Al met al rechtvaardigt een of meer van de hiervoor door Koppelaar gestelde (door de Atletiekunie betwiste) afwijkingen niet zonder meer de conclusie dat die afwijkingen tevens moeten hebben geleid tot het voor Koppelaar belastende analyseresultaat. Om tot die conclusie te komen had Koppelaar nadere, concrete, feiten en omstandigheden moeten stellen. Dat heeft hij net zo min als in de tuchtprocedure gedaan, bij gebreke waarvan voorshands niet kan worden aangenomen dat de gestelde afwijkingen tot het belastende analyseresultaat hebben geleid.
Gelet op het voorgaande kan voorshands niet worden aangenomen dat gebondenheid aan de beslissing van de tuchtrechter van 9 december 2014 naar maatstaven van redelijkheid en billijkheid onaanvaardbaar is of dat de kans groot is dat die beslissing in een aanhangig te maken bodemprocedure zal worden vernietigd. Bij gebreke daarvan is er geen grond voor het treffen van de door Koppelaar gevorderde voorzieningen.
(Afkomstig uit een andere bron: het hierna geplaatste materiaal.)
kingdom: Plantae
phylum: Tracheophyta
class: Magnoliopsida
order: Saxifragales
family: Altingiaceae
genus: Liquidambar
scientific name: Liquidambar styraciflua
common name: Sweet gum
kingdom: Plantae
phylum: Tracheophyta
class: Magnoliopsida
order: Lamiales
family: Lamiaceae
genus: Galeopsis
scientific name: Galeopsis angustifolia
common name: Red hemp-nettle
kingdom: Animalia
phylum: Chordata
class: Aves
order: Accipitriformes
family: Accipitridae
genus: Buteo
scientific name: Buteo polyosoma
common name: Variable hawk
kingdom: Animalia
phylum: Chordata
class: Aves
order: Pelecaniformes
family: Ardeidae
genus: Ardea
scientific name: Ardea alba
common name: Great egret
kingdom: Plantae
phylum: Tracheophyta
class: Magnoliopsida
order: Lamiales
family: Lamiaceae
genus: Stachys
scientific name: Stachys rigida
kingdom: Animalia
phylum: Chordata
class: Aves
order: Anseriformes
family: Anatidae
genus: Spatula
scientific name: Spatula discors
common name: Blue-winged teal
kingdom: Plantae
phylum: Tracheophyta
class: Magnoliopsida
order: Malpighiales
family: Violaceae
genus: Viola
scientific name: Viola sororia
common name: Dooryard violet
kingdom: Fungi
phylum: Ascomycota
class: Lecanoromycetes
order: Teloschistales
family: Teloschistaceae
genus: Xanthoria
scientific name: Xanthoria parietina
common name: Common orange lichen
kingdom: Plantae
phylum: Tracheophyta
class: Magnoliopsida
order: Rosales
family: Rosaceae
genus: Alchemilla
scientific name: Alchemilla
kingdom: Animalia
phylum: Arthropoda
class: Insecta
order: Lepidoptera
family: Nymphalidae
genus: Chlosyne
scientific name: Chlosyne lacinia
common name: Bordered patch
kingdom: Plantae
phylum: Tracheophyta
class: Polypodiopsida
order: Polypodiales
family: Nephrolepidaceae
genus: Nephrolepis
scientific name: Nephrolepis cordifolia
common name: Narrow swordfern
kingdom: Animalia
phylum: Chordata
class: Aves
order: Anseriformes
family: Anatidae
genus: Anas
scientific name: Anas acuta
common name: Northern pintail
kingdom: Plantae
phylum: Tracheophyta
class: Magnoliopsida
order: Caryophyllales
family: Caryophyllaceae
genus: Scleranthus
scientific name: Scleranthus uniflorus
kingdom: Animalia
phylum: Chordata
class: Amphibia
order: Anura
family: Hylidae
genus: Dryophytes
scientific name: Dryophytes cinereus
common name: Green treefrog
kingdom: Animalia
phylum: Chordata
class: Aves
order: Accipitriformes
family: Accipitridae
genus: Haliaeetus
Een belangenafweging kan het voorgaande niet anders maken. Het belang van Koppelaar is duidelijk. Hij wil het polsstokhoogspringen blijven beoefenen op het (top)niveau wat hij ambieert en hij wil zich kwalificeren voor de Olympische Spelen van 2016 in Rio de Janeiro. Om dat te bereiken is het noodzakelijk dat hij in verenigingsverband kan blijven trainen en dat hij kan meedoen aan nationale en internationale wedstrijden. Dat daarbij grote vermogensrechtelijke belangen van Koppelaar op het spel staan is gesteld noch gebleken. Daartegenover staat het belang van de Atletiekunie dat haar leden, van wie uit een onderzoek blijkt dat zij doping hebben gebruikt, zijn gebonden aan de aan hen opgelegde sancties en dat zij niet langer kunnen deelnemen aan door de Atletiekunie georganiseerde wedstrijden. Dat (algemene) belang van de Atletiekunie behoort onder deze omstandigheden zwaarder te wegen dan het belang van Koppelaar.

De slotsom is dat de vorderingen van Koppelaar moeten worden afgewezen.